◆ TO-DO ITEM
Work out how many lines in the entries contain the string "signed", and give nothing but that number.
###
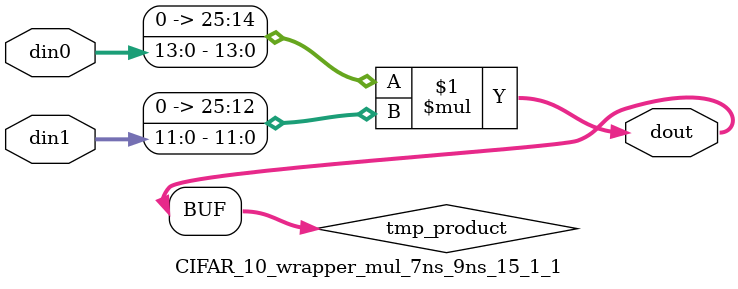
<source format=v>

`timescale 1 ns / 1 ps

  module CIFAR_10_wrapper_mul_7ns_9ns_15_1_1(din0, din1, dout);
parameter ID = 1;
parameter NUM_STAGE = 0;
parameter din0_WIDTH = 14;
parameter din1_WIDTH = 12;
parameter dout_WIDTH = 26;

input [din0_WIDTH - 1 : 0] din0; 
input [din1_WIDTH - 1 : 0] din1; 
output [dout_WIDTH - 1 : 0] dout;

wire signed [dout_WIDTH - 1 : 0] tmp_product;










assign tmp_product = $signed({1'b0, din0}) * $signed({1'b0, din1});











assign dout = tmp_product;







endmodule

</source>
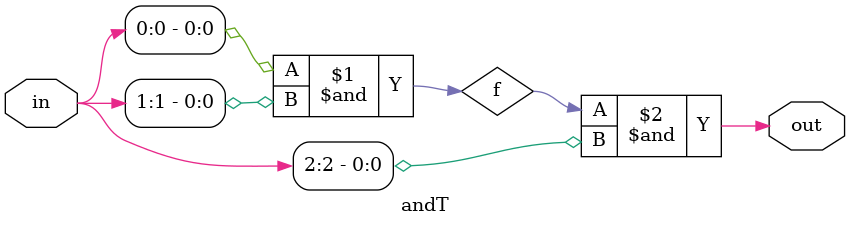
<source format=v>
`timescale 1ns / 1ps
module andT(in,out   );

	input [2:0] in; 
	output out; 
	
	wire f; 
	
	assign f = in[0] & in[1]; 
	assign out = f & in[2];


endmodule





</source>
###
◆ SOLUTION TO THE PROBLEM
2